5.2 Retrieving PM2.5 Concentrations over the Contiguous United States through the Use of CALIOP and HSRL Observations

Wednesday, 15 January 2020: 1:45 PM
209 (Boston Convention and Exhibition Center)
Travis D. Toth, NASA Langley Research Center, Hampton, VA; and J. Zhang, M. A. Vaughan, J. S. Reid, and J. R. Campbell

Particulate matter with diameters less than 2.5 µm (PM2.5) adversely affects air quality and human health. In the past, satellite-based PM2.5 studies mostly concentrated on deriving surface PM2.5 concentrations using correlative relationships between satellite retrieved aerosol optical depth (AOD) and PM2.5 concentrations.
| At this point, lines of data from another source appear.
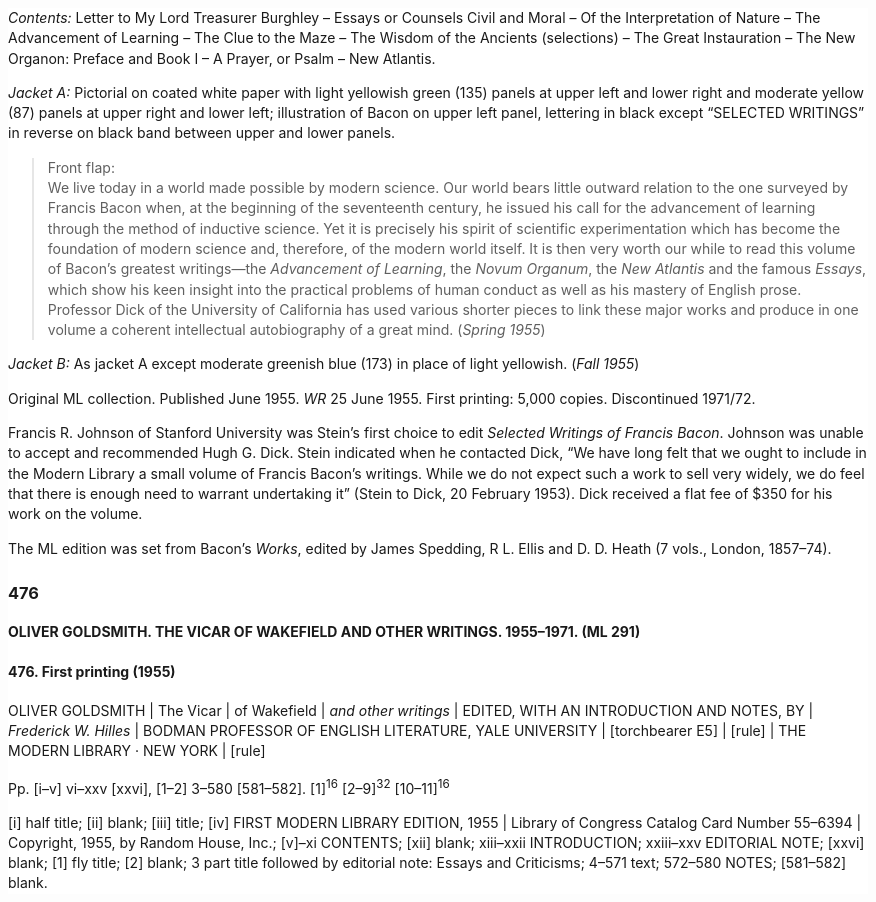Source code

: *Contents:* Letter to My Lord Treasurer Burghley – Essays or Counsels Civil and Moral – Of the Interpretation of Nature – The Advancement of Learning – The Clue to the Maze – The Wisdom of the Ancients (selections) – The Great Instauration – The New Organon: Preface and Book I – A Prayer, or Psalm – New Atlantis. 

*Jacket* *A:* Pictorial on coated white paper with light yellowish green (135) panels at upper left and lower right and moderate yellow (87) panels at upper right and lower left; illustration of Bacon on upper left panel, lettering in black except “SELECTED WRITINGS” in reverse on black band between upper and lower panels. 

>Front flap:  <br> We live today in a world made possible by modern science. Our world bears little outward relation to the one surveyed by Francis Bacon when, at the beginning of the seventeenth century, he issued his call for the advancement of learning through the method of inductive science. Yet it is precisely his spirit of scientific experimentation which has become the foundation of modern science and, therefore, of the modern world itself. It is then very worth our while to read this volume of Bacon’s greatest writings—the *Advancement of Learning*, the *Novum Organum*, the *New Atlantis* and the famous *Essays*, which show his keen insight into the practical problems of human conduct as well as his mastery of English prose. Professor Dick of the University of California has used various shorter pieces to link these major works and produce in one volume a coherent intellectual autobiography of a great mind. (*Spring 1955*) 

*Jacket B:* As jacket A except moderate greenish blue (173) in place of light yellowish. (*Fall 1955*) 

Original ML collection. Published June 1955. *WR* 25 June 1955. First printing: 5,000 copies. Discontinued 1971/72. 

Francis R. Johnson of Stanford University was Stein’s first choice to edit *Selected Writings of Francis Bacon*. Johnson was unable to accept and recommended Hugh G. Dick. Stein indicated when he contacted Dick, “We have long felt that we ought to include in the Modern Library a small volume of Francis Bacon’s writings. While we do not expect such a work to sell very widely, we do feel that there is enough need to warrant undertaking it” (Stein to Dick, 20 February 1953). Dick received a flat fee of \$350 for his work on the volume. 

The ML edition was set from Bacon’s *Works*, edited by James Spedding, R L. Ellis and D. D. Heath (7 vols., London, 1857–74). 

### 476 

**OLIVER GOLDSMITH. THE VICAR OF WAKEFIELD AND OTHER WRITINGS. 1955–1971. (ML 291)** 

#### 476. First printing (1955) 

OLIVER GOLDSMITH | The Vicar | of Wakefield | *and other writings* | EDITED, WITH AN INTRODUCTION AND NOTES, BY | *Frederick W. Hilles* | BODMAN PROFESSOR OF ENGLISH LITERATURE, YALE UNIVERSITY | [torchbearer E5] | [rule] | THE MODERN LIBRARY · NEW YORK | [rule] 

Pp. [i–v] vi–xxv [xxvi], [1–2] 3–580 [581–582]. [1]<sup>16</sup> [2–9]<sup>32</sup> [10–11]<sup>16</sup> 

[i] half title; [ii] blank; [iii] title; [iv] FIRST MODERN LIBRARY EDITION, 1955 | Library of Congress Catalog Card Number 55–6394 | Copyright, 1955, by Random House, Inc.; [v]–xi CONTENTS; [xii] blank; xiii–xxii INTRODUCTION; xxiii–xxv EDITORIAL NOTE; [xxvi] blank; [1] fly title; [2] blank; 3 part title followed by editorial note: Essays and Criticisms; 4–571 text; 572–580 NOTES; [581–582] blank. 
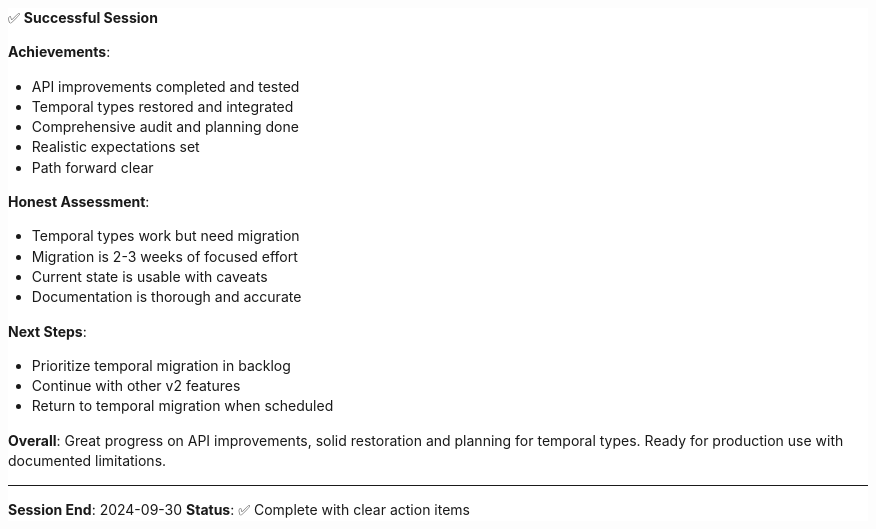 ✅ **Successful Session**

**Achievements**:
- API improvements completed and tested
- Temporal types restored and integrated
- Comprehensive audit and planning done
- Realistic expectations set
- Path forward clear

**Honest Assessment**:
- Temporal types work but need migration
- Migration is 2-3 weeks of focused effort
- Current state is usable with caveats
- Documentation is thorough and accurate

**Next Steps**:
- Prioritize temporal migration in backlog
- Continue with other v2 features
- Return to temporal migration when scheduled

**Overall**: Great progress on API improvements, solid restoration and planning for temporal types. Ready for production use with documented limitations.

---

**Session End**: 2024-09-30
**Status**: ✅ Complete with clear action items
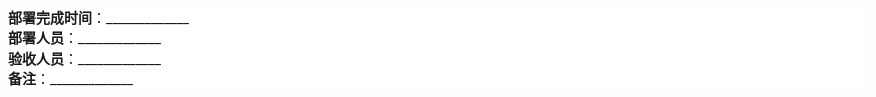 
**部署完成时间**：_____________  
**部署人员**：_____________  
**验收人员**：_____________  
**备注**：_____________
Such studies are fundamentally flawed, as AOD is a column-integrated quantity and PM2.5 is a surface-based parameter. Using a bulk-mass-modeling-based method, we demonstrate the feasibility of deriving surface PM2.5 concentrations using near-surface aerosol extinction retrievals from the NASA Cloud-Aerosol Lidar with Orthogonal Polarization (CALIOP) instrument, bulk mass extinction efficiencies, and model-based hygroscopicity. The newly developed method is applied to CALIOP aerosol extinction retrievals using nearly the entire CALIOP data record (2007-2018), and the derived PM2.5 values were further evaluated using ground-based PM2.5 measurements from the U.S. Environmental Protection Agency (EPA). The potential of applying similar methods to measurements from the NASA Langley airborne High Spectral Resolution Lidar (HSRL) is also investigated. Lastly, we evaluate uncertainties in our method to examine the subsequent uncertainties in derived PM2.5 as one way to assess the usefulness of future space-based lidars for PM2.5 monitoring and forecasting.